Being an actor Gilbert's life is pretty standard. He acts. He understands the theatre and the life an actor leads. He prepares the same way for each new role. He likes to go to a cafe and sit in his favorite seat near the door, have a cup of coffee and read his paper. Every morning, before going to school, his grandson walks into his bedroom and tells him hello. Gilbert then stands up and stares outside the window to see his grandson off to school while his nanny packs his lunch.

Life is simple. We fall into rountines and are sometimes unable to function if the routine is broken. It is as if our safety net has collapsed. One day Gilbert goes to his cafe when another man enters. A man who usually arrives after Gilbert and sits in the same seat near the door and has his own cup of coffee. But, oh no, he has arrived earlier and there is Gilbert. What will this poor man do? Now he must sit in a different seat. He stares at Gilbert. Who is this stranger sitting in "his" seat? He wants the world to know the discomfort this is causing him. He has been taken out of his comfort zone. Gilbert soon leaves the cafe and when the man notices this and runs to his old seat and to find someone else has beaten him too it. Is there no justice in the world?

But Gilbert's world will begin to change to. An American director, John Crawford (John Malkovich) needs to find an actor for his production of "Ulysses" by Joyce. Shooting starts in three days and the role requires to be spoken in English. What will Gilbert do? He needs time to think over the role, study his lines in English. But an answer is needed immediately. Gilbert agrees. He faces new challenges in the role.

In one scene I like very much, the director is watching a dress rehearsal. Oliveira keeps the camera on the director as we hear the performances in the background. At first I thought what is Oliveira up to.

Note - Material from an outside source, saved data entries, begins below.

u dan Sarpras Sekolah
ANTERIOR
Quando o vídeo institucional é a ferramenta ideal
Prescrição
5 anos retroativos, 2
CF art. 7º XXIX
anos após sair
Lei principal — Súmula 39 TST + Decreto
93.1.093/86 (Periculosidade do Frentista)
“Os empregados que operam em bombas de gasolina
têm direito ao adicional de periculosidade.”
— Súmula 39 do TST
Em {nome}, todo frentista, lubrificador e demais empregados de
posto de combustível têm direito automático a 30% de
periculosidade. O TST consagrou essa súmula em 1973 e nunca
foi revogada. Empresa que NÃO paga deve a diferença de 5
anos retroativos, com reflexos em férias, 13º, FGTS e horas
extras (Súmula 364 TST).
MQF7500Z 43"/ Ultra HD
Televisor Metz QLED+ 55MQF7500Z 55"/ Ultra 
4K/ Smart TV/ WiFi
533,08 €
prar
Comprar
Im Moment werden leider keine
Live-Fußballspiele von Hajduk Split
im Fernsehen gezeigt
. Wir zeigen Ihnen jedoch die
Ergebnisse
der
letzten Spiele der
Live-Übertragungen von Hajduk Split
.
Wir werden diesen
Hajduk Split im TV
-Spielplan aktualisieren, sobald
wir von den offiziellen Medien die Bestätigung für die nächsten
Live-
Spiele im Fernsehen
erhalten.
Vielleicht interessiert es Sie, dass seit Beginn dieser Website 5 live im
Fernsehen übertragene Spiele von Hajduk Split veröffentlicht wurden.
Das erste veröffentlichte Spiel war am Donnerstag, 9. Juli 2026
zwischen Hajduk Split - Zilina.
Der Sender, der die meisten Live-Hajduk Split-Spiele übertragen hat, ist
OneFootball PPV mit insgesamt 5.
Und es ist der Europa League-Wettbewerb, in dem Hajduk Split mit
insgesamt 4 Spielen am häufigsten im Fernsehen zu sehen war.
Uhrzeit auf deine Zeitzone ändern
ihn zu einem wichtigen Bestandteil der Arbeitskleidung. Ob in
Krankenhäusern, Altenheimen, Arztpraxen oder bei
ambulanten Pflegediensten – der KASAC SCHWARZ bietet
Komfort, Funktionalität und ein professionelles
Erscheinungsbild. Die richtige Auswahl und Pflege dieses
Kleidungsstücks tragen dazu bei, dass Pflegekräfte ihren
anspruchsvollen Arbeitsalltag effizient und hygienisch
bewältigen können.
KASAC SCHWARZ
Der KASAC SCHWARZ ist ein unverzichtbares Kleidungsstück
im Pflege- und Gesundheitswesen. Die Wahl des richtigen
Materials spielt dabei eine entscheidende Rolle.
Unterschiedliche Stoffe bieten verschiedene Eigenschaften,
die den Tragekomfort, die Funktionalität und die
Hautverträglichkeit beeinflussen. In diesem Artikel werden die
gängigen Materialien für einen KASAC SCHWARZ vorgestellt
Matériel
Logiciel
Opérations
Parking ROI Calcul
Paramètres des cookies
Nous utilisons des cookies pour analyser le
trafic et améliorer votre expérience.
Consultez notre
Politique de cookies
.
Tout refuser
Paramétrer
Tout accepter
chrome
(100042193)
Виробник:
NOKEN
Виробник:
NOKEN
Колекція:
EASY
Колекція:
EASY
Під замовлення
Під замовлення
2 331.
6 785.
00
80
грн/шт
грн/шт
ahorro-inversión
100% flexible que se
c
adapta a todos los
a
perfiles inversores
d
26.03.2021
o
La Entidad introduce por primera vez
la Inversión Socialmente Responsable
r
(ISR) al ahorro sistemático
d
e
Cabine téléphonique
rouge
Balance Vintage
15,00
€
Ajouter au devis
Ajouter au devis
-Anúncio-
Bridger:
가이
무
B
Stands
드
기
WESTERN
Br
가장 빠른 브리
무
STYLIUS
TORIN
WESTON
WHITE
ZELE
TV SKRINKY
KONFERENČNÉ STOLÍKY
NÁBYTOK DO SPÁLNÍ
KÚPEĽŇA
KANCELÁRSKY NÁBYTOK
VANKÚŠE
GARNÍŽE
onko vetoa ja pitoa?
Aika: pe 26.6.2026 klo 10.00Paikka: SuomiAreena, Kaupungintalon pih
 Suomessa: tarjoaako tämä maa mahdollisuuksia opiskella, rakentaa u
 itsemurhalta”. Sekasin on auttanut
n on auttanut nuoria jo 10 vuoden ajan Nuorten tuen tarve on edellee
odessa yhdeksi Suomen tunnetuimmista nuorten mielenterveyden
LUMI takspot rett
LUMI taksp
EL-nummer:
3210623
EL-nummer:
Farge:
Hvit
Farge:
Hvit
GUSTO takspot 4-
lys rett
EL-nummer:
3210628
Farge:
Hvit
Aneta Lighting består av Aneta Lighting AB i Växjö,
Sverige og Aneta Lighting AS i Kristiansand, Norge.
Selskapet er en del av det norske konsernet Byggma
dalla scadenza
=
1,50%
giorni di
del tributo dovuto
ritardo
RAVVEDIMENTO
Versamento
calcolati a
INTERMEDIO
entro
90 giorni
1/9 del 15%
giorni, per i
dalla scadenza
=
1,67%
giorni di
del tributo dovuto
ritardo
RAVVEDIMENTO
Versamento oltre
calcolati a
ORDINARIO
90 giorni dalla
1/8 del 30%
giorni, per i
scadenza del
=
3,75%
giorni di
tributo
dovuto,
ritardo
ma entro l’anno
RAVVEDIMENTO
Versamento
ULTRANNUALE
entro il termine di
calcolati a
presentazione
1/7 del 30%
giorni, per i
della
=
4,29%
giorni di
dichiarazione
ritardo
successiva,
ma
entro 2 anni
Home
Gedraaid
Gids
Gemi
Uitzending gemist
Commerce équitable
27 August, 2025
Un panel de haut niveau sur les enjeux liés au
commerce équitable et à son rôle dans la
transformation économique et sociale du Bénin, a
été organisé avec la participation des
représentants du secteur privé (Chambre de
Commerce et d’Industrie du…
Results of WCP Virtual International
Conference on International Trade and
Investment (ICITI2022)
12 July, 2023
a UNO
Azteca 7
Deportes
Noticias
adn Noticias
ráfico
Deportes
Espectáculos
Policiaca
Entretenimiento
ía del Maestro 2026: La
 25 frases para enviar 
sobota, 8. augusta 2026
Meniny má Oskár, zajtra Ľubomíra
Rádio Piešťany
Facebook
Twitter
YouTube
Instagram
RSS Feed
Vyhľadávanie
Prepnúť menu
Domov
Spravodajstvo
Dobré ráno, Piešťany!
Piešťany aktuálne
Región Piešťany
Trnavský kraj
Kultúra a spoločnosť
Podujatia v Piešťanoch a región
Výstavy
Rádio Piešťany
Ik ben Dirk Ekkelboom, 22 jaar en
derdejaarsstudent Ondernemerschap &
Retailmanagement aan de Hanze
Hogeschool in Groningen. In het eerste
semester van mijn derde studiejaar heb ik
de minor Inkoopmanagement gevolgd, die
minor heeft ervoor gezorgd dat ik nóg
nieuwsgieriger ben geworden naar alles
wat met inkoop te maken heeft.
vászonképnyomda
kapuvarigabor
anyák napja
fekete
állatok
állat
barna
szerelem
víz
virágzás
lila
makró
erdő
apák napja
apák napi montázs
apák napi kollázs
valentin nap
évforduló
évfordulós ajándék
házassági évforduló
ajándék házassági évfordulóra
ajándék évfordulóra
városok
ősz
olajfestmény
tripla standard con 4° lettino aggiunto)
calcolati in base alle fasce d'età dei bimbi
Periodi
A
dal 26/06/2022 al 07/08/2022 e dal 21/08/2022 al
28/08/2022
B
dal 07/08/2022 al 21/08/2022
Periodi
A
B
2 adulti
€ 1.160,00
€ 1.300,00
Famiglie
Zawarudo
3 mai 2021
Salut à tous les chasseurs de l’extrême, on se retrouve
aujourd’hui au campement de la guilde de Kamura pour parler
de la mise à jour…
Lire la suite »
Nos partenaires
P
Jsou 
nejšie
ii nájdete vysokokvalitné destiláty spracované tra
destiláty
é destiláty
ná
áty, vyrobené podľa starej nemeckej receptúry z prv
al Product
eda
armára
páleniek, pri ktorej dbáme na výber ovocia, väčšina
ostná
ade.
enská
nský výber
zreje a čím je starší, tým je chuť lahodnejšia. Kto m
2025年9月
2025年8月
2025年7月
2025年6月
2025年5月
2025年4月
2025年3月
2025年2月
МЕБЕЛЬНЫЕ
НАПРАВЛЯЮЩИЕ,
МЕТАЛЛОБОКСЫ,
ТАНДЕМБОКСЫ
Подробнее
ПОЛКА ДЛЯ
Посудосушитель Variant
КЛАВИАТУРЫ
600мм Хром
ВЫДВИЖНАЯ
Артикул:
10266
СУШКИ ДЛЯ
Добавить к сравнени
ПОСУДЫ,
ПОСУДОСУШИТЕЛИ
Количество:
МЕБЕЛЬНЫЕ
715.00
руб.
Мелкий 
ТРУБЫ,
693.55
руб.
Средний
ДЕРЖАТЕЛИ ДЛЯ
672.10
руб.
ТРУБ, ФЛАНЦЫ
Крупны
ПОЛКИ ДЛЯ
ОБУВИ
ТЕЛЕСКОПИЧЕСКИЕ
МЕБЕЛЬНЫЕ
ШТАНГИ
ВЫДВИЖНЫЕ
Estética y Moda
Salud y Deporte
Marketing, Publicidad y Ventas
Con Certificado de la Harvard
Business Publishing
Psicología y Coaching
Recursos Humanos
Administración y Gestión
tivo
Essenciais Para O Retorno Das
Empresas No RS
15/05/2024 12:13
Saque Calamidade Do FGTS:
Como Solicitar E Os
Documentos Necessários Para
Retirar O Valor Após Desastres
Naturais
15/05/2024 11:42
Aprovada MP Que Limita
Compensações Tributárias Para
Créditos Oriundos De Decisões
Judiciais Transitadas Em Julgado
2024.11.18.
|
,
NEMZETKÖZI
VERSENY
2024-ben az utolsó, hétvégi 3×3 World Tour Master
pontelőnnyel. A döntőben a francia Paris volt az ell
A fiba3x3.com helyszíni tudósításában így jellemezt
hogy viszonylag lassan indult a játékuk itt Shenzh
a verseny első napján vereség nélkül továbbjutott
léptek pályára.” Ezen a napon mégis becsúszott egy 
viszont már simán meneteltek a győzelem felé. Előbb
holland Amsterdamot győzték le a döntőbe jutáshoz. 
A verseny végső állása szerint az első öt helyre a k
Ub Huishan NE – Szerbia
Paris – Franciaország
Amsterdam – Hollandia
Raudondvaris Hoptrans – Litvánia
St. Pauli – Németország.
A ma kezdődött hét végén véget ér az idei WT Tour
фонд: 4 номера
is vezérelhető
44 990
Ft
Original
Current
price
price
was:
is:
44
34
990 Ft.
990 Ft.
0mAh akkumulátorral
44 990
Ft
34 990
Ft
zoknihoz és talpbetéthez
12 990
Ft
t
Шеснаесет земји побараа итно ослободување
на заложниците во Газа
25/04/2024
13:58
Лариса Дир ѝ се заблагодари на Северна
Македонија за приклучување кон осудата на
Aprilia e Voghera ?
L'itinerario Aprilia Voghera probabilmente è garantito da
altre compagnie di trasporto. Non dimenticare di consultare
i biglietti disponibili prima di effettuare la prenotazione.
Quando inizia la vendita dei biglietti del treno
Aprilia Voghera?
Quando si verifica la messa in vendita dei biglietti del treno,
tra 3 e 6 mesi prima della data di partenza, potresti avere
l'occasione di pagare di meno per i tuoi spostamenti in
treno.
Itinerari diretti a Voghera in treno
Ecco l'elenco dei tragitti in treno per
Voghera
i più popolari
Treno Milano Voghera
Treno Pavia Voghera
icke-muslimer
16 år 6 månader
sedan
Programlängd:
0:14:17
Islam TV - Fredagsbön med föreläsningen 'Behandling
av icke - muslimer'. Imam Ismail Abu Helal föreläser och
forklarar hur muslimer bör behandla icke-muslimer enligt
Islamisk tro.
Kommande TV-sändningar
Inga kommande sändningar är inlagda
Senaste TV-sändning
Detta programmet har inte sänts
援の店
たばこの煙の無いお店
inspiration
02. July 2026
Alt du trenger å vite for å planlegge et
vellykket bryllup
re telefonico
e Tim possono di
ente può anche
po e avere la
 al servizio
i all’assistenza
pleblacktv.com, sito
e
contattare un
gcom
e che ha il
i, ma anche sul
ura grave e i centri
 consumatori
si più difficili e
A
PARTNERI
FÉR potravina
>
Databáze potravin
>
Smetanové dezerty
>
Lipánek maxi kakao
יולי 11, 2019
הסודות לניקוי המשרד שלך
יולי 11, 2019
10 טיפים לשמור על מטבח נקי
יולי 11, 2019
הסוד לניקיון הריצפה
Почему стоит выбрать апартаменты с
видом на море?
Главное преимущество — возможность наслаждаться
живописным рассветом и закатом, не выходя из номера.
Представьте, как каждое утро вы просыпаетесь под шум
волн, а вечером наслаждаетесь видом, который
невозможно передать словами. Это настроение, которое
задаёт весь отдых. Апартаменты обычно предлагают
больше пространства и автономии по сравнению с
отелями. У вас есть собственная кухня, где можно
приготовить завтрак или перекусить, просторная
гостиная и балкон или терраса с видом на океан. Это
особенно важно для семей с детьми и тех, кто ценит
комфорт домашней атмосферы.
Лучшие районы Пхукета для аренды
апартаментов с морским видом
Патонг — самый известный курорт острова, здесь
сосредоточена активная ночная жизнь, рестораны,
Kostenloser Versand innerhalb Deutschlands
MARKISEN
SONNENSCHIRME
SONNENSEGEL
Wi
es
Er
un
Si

Then a thought occured to me. We are watching someone, watch a performance. Just as we the viewer watch a performance. Oliveira has added another layer to the dynamic of film viewing.

For me "I'm Going Home" is one of Oliveira's best films. I like the themes and I enjoy watching Piccoli, who was in Oliveira's "Belle Toujours" and "Party" (1996). Piccoli makes us care about the character. We understand who he is, what his intentions are and what he expects out of life.

Some viewers may not like the ending. It ends too soon, nothing is resolved. But that is an old compliant when it comes to Oliveira's work. What more do you need to know? Life goes on. Each day brings us the same events. Nothing changes.